Superhydrophilic All‐pH‐Adaptable Redox Conjugated Porous Polymers as Universal and Ultrarobust Ion Hosts for Diverse Energy Storage with Chemical Self‐Chargeability

Herein, a new fibrous conjugated microporous polymer bearing phenazine species (PNZ-CMP) is reported as a universal and ultrastable electrode to host various mono- and multi-valent charge carriers for diverse aqueous rechargeable cells combining rapid kinetics, ultralong lifespan, and chemical rechargeability. The porous cross-linked structure, interconnected donor-acceptor network, and readily accessible active sites endow PNZ-CMP with highly-reversible redox activity, superhydrophilicity, facile electron transport, high ion diffusion coefficient, and all-pH-adaptability (−1 to 15) in aqueous electrolytes. Thus, adopting PNZ-CMP electrodes enables good compatibility with H+/Li+/Na+/K+/Zn2+/Al3+ ions and fast surface-controlled redox reactions for diverse aqueous battery chemistry. Multiple PNZ-CMP-based full cells show superior electrochemical performance especially ultralong lifespan, e.g., ≈84% capacity retention over 200 days for K+, ≈100% over 127 days for Zn2+, and ≈76% over 47 days for anion-coordinated Al ions, surpassing small molecule counterparts and most previously-reported corresponding systems.

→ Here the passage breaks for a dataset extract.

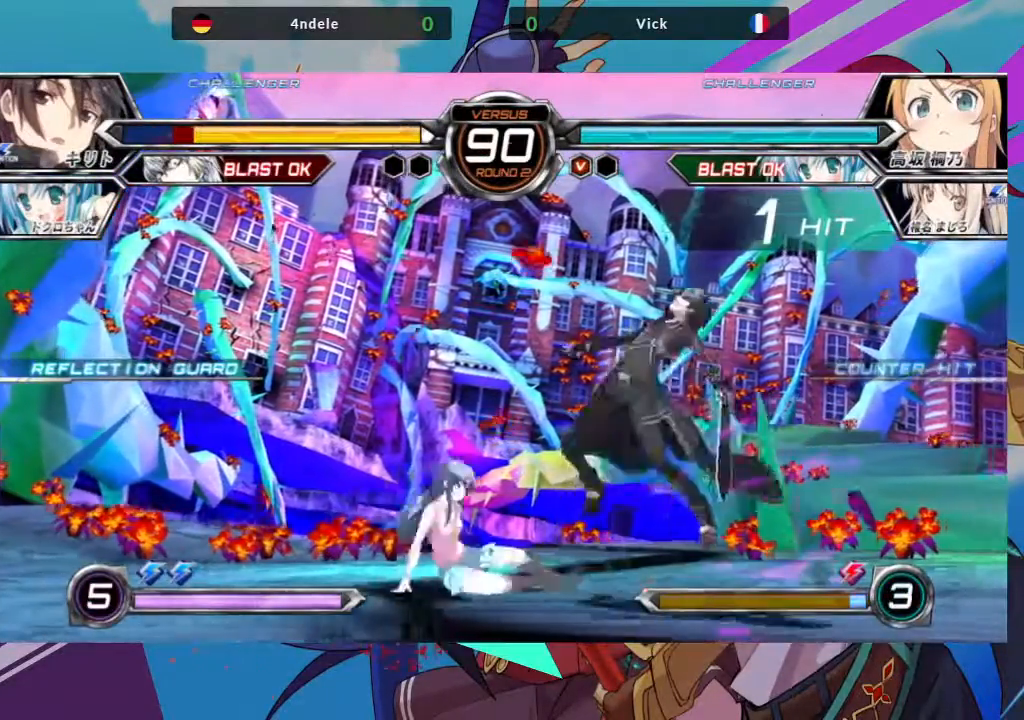
{"dt_ms": 500, "buttons": [], "left_stick": "left", "events": [[200, "R1", "down"], [317, "R1", "up"]]}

The spontaneous redox chemistry of reduced phenazine species with O2 is first explored to render PNZ-CMP with repeatable chemical self-chargeability in four electrolytes. Especially in 0.05 m H2SO4, an accumulative discharge capacity up to 48505 mAh g−1 is achieved via facile self-charging, which can originate from the “reactive antiaromaticity to stable aromaticity” conversion of the redox moieties as revealed by theoretical studies.